▶ The problem: List every line in the listing below that contains the string "collection", copying each such line in full. Case matters.

Stored data entries

-=-=-

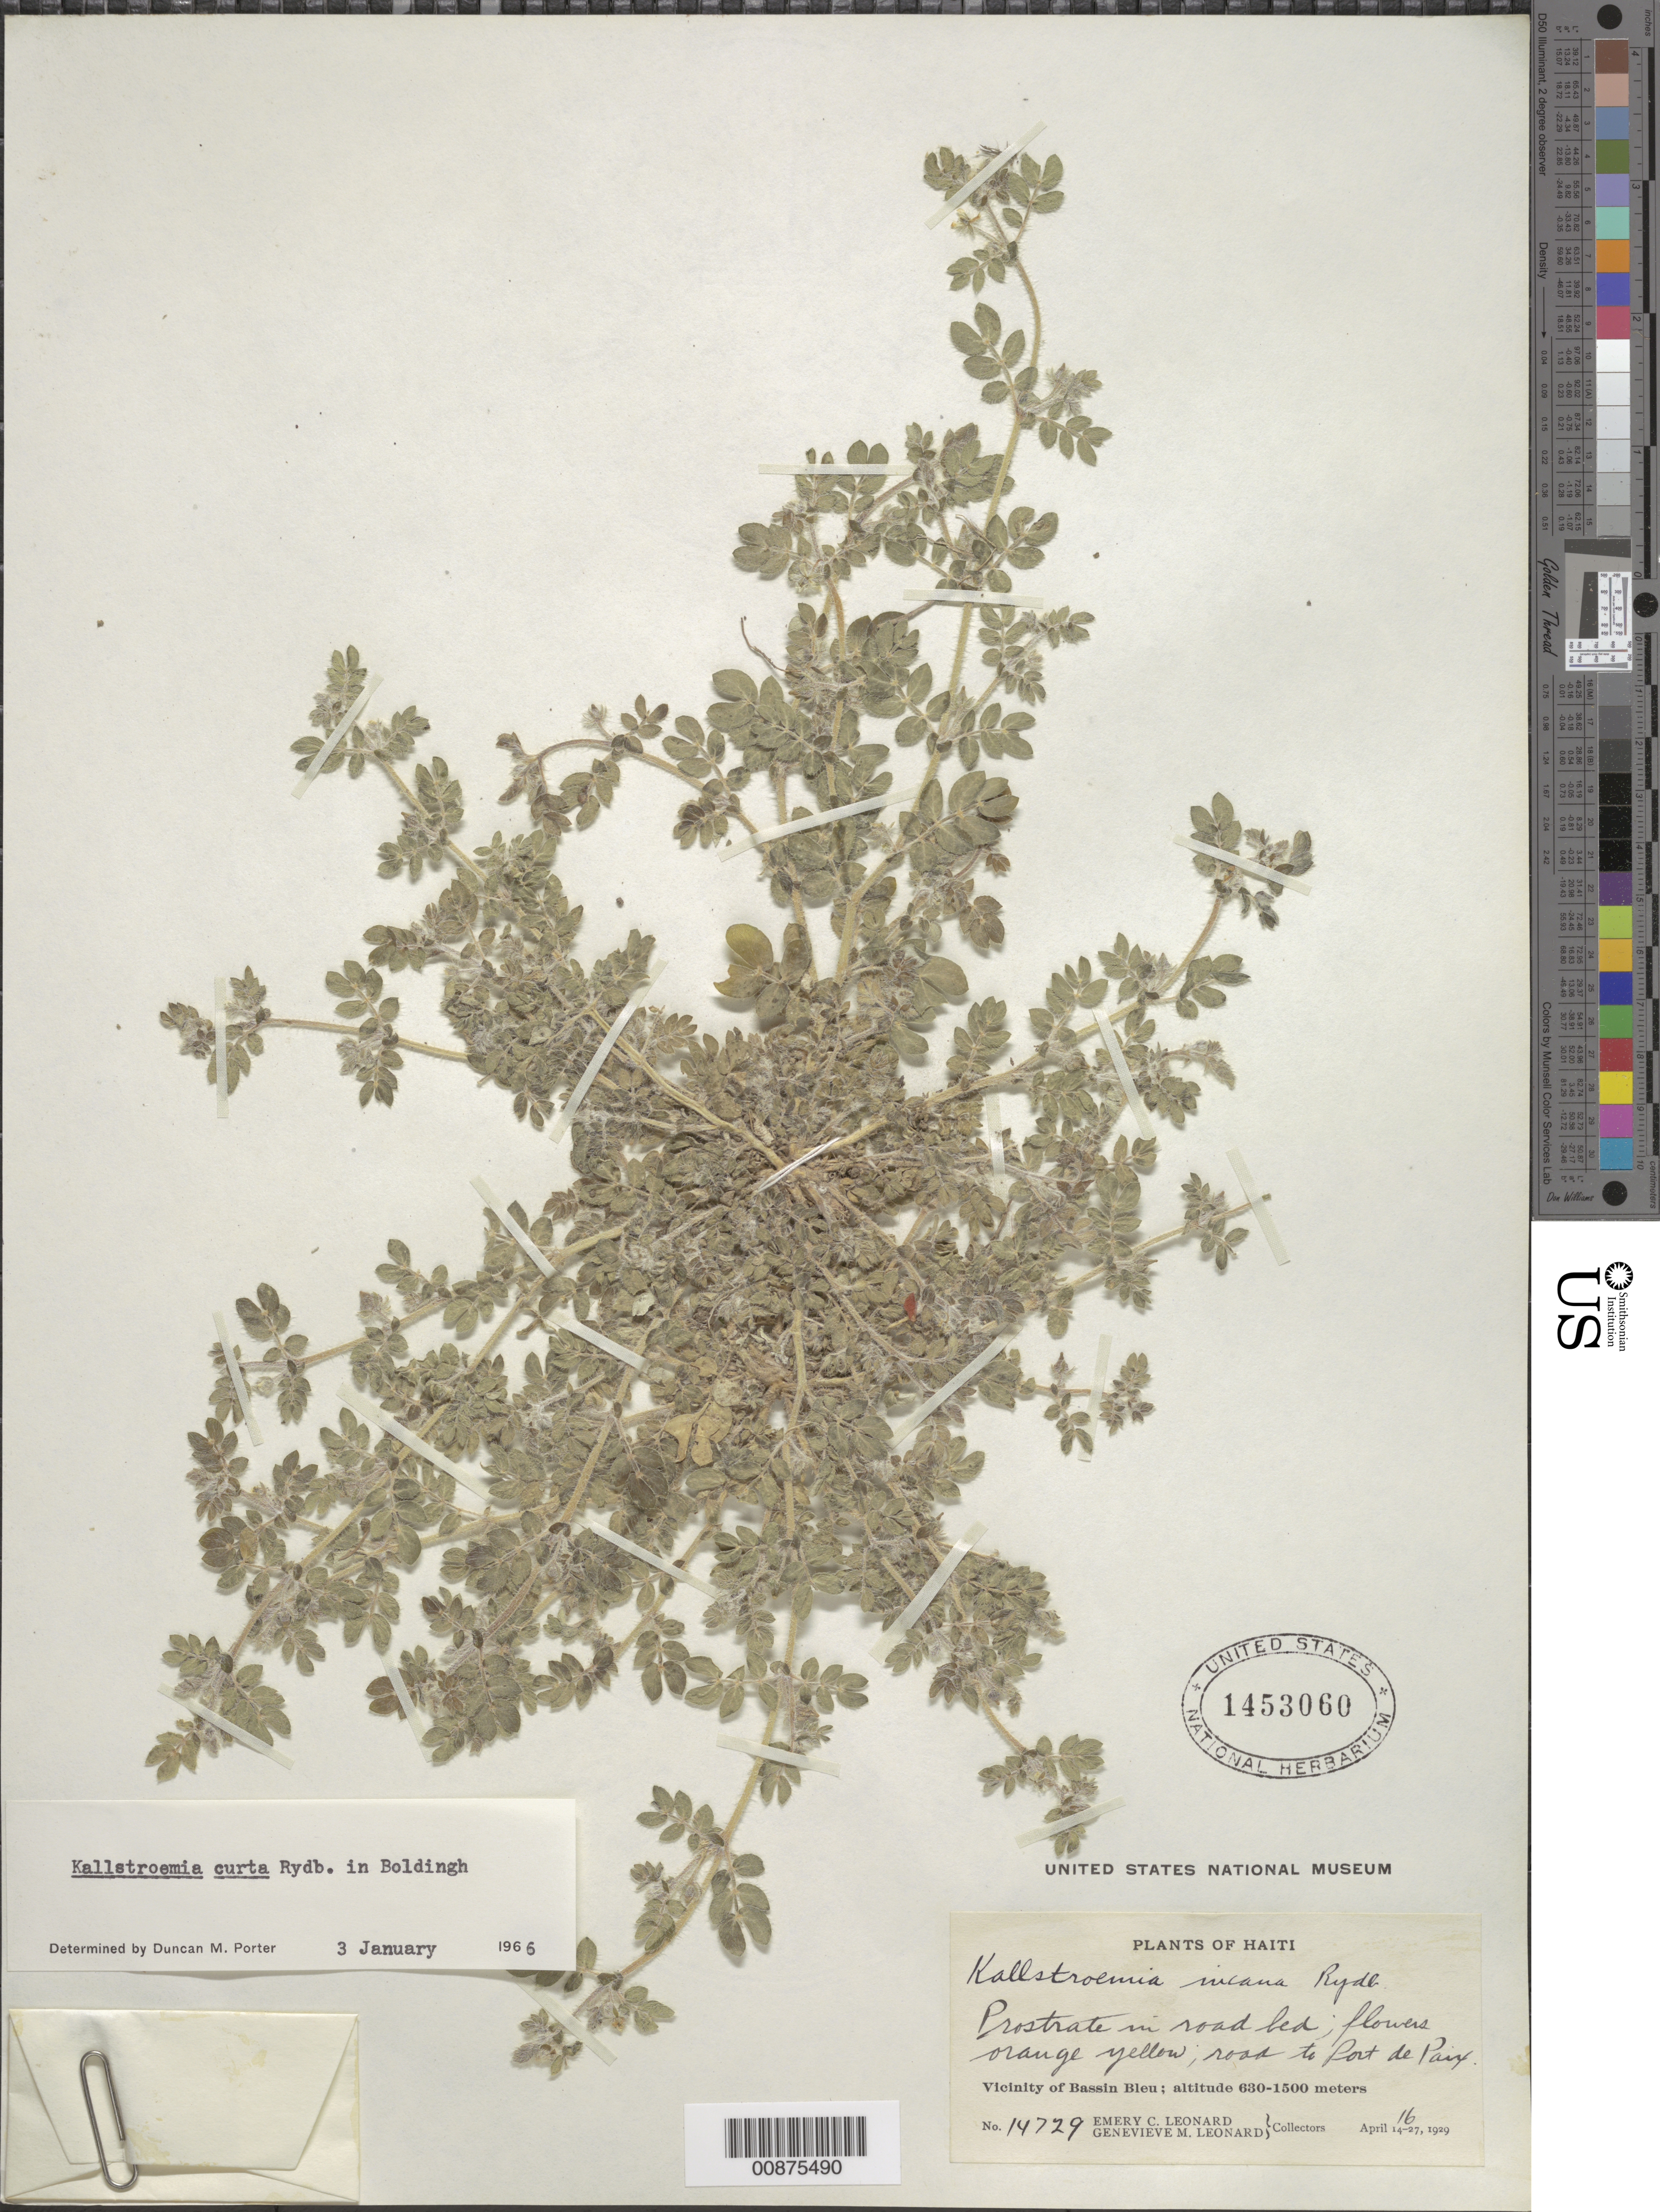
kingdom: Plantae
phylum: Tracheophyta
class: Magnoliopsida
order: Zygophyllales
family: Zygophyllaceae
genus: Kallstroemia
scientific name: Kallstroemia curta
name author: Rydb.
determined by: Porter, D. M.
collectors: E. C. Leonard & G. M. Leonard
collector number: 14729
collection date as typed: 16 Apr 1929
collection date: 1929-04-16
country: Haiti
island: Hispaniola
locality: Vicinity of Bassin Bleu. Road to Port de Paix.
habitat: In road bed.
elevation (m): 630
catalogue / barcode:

-=-=-

▶ Solution to this task:
collection date as typed: 16 Apr 1929
collection date: 1929-04-16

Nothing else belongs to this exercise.